____ Kutipan Tulisan
Nenek Asyani
diproses hukum komplet banget gara-gara menebang dan menjual pohon yang diklaim
oleh perhutani. Si nenek sih tahunya pohon itu ada di atas tanah dia sendiri. Sebelum
ke pengadilan, pernah ada seseorang (sebut saja oknum) yang menawari si nenek
alternatif menghindari pengadilan. Caranya, si nenek memberi oknum itu sejumlah
uang. Empat atau lima juta, gitu. Dari tampangnya saja jelas-jelas si nenek
bukan tipe orang yang punya duit sebanyak itu.
Pernah juga
seorang nenek lain harus berlelah-lelah menjalani proses pengadilan gara-gara
mengambil tiga buah kakao yang memang bukan miliknya. Nenek yang ini cukup
miskin untuk sekadar memenuhi kebutuhan pangannya pada garis standar umum.
Pernah juga
seorang PNS bernama Gayus
mengambil likuran milyar rupiah uang
yang bukan miliknya. Apa vonis hukumannya? Kurungan berapa tahun? Dua belas? Tiga puluh, itu totalnya untuk beberapa tindak kriminal yang dituduhkan kepadanya. Well, berapapun lama kurungan yang divoniskan, toh sempat dipotong masa tahanan,
dan sambil jalan-jalan entah ke mana, baik untuk piknik maupun untuk nonton
pertandingan tenis.
________
____ Daftar Baris
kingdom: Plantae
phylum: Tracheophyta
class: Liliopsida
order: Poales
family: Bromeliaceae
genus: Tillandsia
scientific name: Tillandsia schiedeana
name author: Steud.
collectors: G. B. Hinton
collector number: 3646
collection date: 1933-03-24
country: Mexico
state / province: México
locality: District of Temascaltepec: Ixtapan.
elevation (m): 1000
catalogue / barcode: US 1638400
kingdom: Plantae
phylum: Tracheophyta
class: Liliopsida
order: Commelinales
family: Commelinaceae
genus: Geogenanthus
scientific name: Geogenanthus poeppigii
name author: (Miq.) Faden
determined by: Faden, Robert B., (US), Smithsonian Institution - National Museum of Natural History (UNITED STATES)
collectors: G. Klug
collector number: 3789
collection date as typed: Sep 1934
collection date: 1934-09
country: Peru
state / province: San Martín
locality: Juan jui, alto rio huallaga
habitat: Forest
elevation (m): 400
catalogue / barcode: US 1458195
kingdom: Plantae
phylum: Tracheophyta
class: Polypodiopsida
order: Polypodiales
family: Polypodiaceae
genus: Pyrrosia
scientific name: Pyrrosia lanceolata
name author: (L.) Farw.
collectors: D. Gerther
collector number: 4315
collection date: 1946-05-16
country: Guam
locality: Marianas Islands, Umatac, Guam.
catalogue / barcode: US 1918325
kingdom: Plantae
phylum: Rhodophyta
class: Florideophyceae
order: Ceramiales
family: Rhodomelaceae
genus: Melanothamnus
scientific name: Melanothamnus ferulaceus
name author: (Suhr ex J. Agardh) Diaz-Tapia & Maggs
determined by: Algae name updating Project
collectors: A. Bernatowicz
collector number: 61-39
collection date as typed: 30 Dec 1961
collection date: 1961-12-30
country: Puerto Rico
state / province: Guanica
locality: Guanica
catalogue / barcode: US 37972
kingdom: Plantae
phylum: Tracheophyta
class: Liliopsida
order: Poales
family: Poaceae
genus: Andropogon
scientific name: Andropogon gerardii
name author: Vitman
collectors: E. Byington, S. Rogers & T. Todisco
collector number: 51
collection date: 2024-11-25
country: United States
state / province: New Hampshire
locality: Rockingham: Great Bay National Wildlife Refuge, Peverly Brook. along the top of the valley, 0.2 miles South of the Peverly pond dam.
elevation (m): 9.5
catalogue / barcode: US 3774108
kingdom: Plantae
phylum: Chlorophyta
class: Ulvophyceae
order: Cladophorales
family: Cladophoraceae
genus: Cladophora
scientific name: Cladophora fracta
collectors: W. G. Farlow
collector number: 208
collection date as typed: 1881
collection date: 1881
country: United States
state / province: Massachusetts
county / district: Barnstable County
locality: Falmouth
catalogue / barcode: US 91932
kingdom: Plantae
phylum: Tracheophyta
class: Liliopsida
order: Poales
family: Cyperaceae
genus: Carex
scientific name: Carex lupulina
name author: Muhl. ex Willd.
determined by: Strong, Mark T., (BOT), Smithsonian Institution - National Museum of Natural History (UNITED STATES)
________
=== Yang Akan Dikerjakan ===
1/ Tuliskan ulang persis bagian kutipan tulisan yang dimulai dari "Nenek Asyani" dan berakhir di "garis standar umum.".
2/ Menurut kutipan tulisan, apa yang diambil oleh nenek lain sehingga ia harus menjalani proses pengadilan?
Baris-baris di atas tidak perlu dipakai.

=== Hasil Akhir ===
1/
Nenek Asyani
diproses hukum komplet banget gara-gara menebang dan menjual pohon yang diklaim
oleh perhutani. Si nenek sih tahunya pohon itu ada di atas tanah dia sendiri. Sebelum
ke pengadilan, pernah ada seseorang (sebut saja oknum) yang menawari si nenek
alternatif menghindari pengadilan. Caranya, si nenek memberi oknum itu sejumlah
uang. Empat atau lima juta, gitu. Dari tampangnya saja jelas-jelas si nenek
bukan tipe orang yang punya duit sebanyak itu.
Pernah juga
seorang nenek lain harus berlelah-lelah menjalani proses pengadilan gara-gara
mengambil tiga buah kakao yang memang bukan miliknya. Nenek yang ini cukup
miskin untuk sekadar memenuhi kebutuhan pangannya pada garis standar umum.

2/ Tiga buah kakao yang memang bukan miliknya.